In the continued theme of improvement, two guys who really picked up their play were Paul Kruger and Barkevious Mingo. Each outside linebacker notched a sack (of Alex Smith) – something that has not occurred for some time. Kruger finished the game with a pair of tackles, while Mingo only had one stop – but both came off the edge well and force action inside. Craig Robertson surrendered only a couple of receptions by the opponent in this contest. The coaches understood he has been a liability in coverage and let someone else guard Dexter McCluster – this worked out well for the pass defense.

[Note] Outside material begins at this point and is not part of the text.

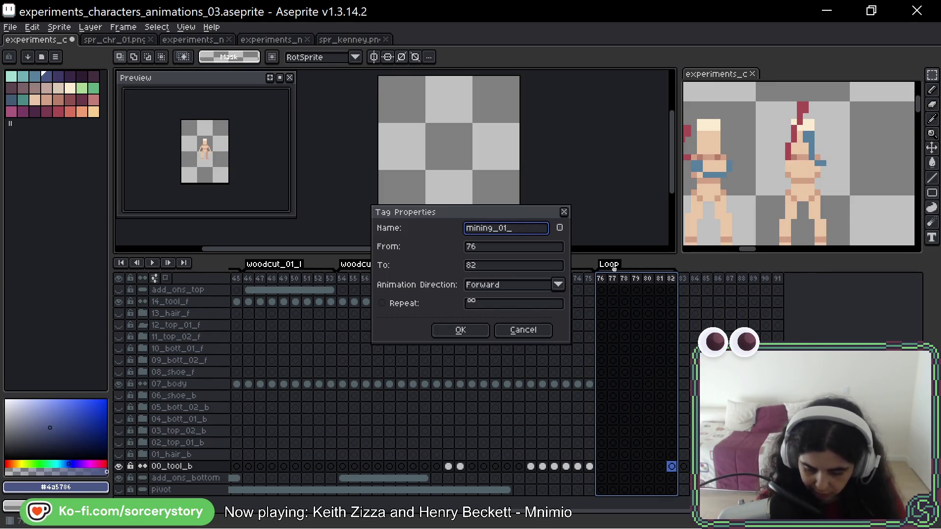
pyautogui.press('Return')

Robinson totaled eleven tackles, a sack, and a quarterback hit – I am very pleased to see this type of resolve. D’Qwell had an extremely quiet, yet productive, game from his inside linebacker spot. The University of Maryland athlete acquired eight tackles, a hit on Alex Smith, and a sack – but never made a signature play. Perhaps the other defenders played exceptionally to divert my attention; regardless I anticipate this to happen on an almost regular basis.

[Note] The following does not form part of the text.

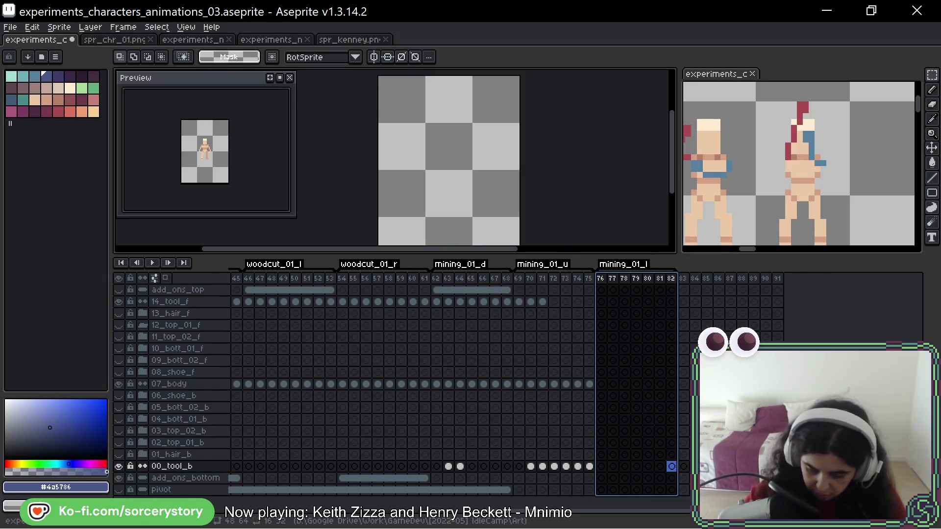
pyautogui.moveTo(686, 278); pyautogui.dragTo(757, 278)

For the first time in a couple of games, the Browns’ secondary defended well. Joe Haden shut down Dwayne Bowe (en route to a day that included three tackles and two tremendous deflections) and had very few flaws in his performance. His near interception early could have been a game changer. Buster Skrine also played well, the cornerback got beat a couple of times but the opponent failed to execute. The former Tennessee-Chattanooga star is putting together a nice 2013 campaign. The wide out (for the Chiefs) with the best stats ended up to be Donnie Avery – who only garnered three grabs and thirty-one yards. Both safeties were brilliant in stopping the run once again. Tashaun Gipson and T.J. Ward tallied a combined nineteen tackles, a sack, and a quarterback hit. These guys have not gotten an opportunity to collect an interception as of late – but that may come before too long.
Special Teams: Outside of the muffed punt, the special teams were fairly solid for the Browns. Billy Cundiff and Spencer Lanning did their jobs well, and the coverage units make tackles downfield. Following a great defensive stop, it is extremely deflating for the defense to go back on the field after a turnover. This alone tilted the scales in the home team’s favor and put the Browns at a huge disadvantage. Now both punt returners have muffed a punt this season; it will be interesting to see how the coaching staff handles this duty going forward (especially following the Travis Benjamin knee sprain).
Coaching: Better play usually yields a favorable opinion on the coaching staff; I thought the offensive game plan was great for Campbell and the offense. There was a masterful combination of shorter and longer throws, with a mix in of running plays and trickery. This week, Ray Horton stated his defense would be more aggressive and it proved to be true. The second half featured sacks and pressure on Alex Smith; the defense finished with six takedowns of the signal caller. They also only allowed three points in the second half – hopefully Horton can see what occurred after halftime and duplicates that game plan.